Task directions:
For the records below, give the count of lines holding the word "lettered" and nothing more.

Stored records
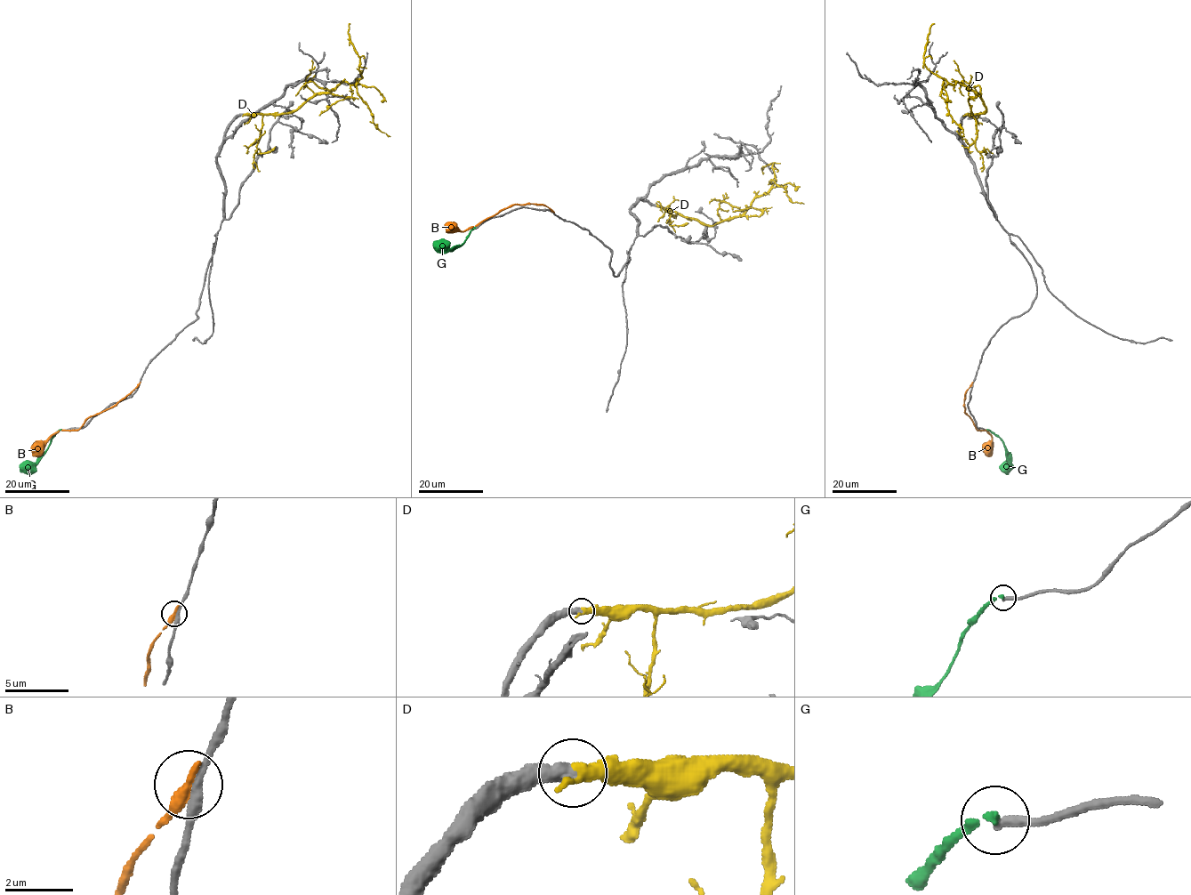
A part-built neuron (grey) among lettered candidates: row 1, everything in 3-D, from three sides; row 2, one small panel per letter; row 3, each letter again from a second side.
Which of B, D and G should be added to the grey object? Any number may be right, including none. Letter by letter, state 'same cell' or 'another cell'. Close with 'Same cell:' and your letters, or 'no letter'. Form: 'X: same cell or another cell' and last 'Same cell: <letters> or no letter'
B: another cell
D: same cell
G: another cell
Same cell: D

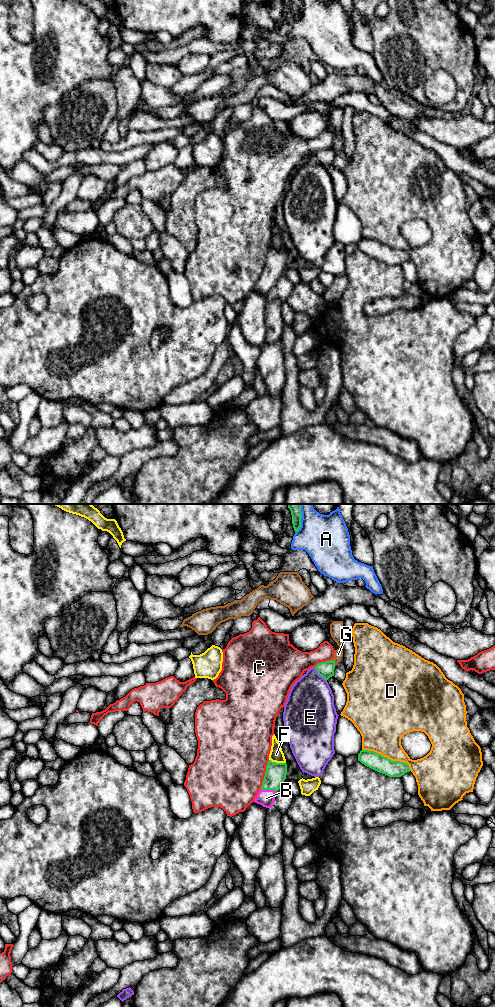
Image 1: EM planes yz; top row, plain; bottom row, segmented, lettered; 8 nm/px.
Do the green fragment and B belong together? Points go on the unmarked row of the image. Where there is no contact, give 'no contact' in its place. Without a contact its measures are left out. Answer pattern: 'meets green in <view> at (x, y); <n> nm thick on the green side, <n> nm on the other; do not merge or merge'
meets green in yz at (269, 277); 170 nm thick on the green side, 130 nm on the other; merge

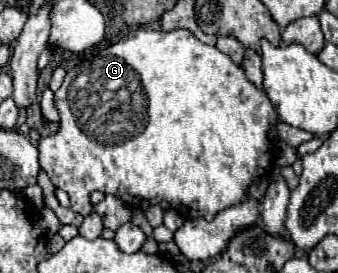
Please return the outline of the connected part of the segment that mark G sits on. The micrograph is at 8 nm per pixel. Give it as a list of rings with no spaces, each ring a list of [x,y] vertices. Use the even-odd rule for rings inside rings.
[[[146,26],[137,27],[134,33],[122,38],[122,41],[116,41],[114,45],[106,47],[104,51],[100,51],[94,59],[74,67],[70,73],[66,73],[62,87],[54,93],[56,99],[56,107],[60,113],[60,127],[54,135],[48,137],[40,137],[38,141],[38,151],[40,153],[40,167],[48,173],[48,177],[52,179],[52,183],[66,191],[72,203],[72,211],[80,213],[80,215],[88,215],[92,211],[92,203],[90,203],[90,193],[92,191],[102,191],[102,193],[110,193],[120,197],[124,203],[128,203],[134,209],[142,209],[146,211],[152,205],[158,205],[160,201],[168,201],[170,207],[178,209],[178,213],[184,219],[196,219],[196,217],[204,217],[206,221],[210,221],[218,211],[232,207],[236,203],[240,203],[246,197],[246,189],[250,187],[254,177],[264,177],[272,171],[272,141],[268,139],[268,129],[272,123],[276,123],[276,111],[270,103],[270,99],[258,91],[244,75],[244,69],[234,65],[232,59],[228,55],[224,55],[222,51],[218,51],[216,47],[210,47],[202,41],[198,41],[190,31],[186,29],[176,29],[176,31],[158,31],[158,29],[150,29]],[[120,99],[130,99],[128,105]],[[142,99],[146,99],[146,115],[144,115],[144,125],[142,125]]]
==
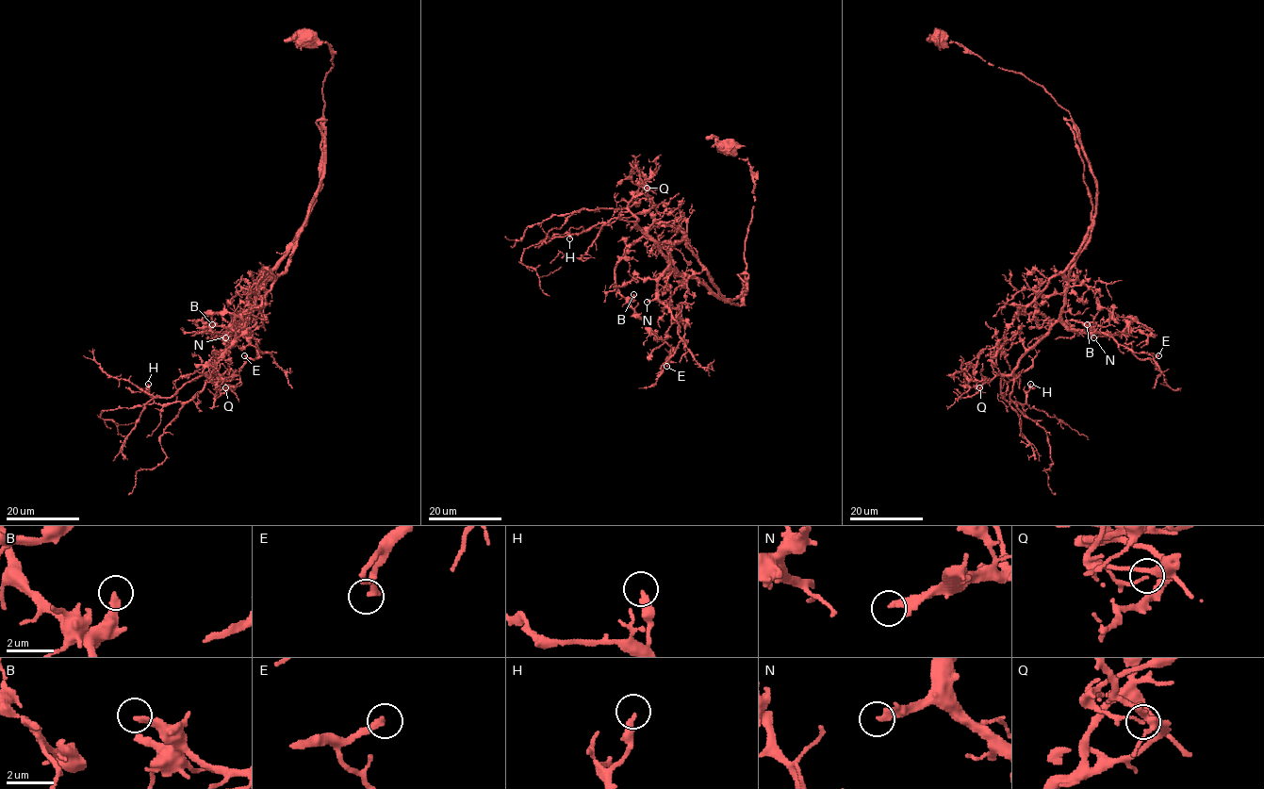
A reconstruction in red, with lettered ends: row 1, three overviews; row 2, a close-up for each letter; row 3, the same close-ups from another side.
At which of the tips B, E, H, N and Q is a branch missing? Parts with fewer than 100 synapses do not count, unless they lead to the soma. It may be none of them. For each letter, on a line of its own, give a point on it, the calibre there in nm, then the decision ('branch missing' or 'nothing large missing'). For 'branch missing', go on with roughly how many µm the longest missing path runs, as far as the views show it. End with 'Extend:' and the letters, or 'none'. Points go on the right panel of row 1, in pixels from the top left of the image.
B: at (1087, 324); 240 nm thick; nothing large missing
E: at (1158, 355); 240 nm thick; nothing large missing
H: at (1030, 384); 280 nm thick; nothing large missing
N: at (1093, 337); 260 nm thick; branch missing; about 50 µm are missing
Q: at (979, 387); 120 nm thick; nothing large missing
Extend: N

Answer space:
3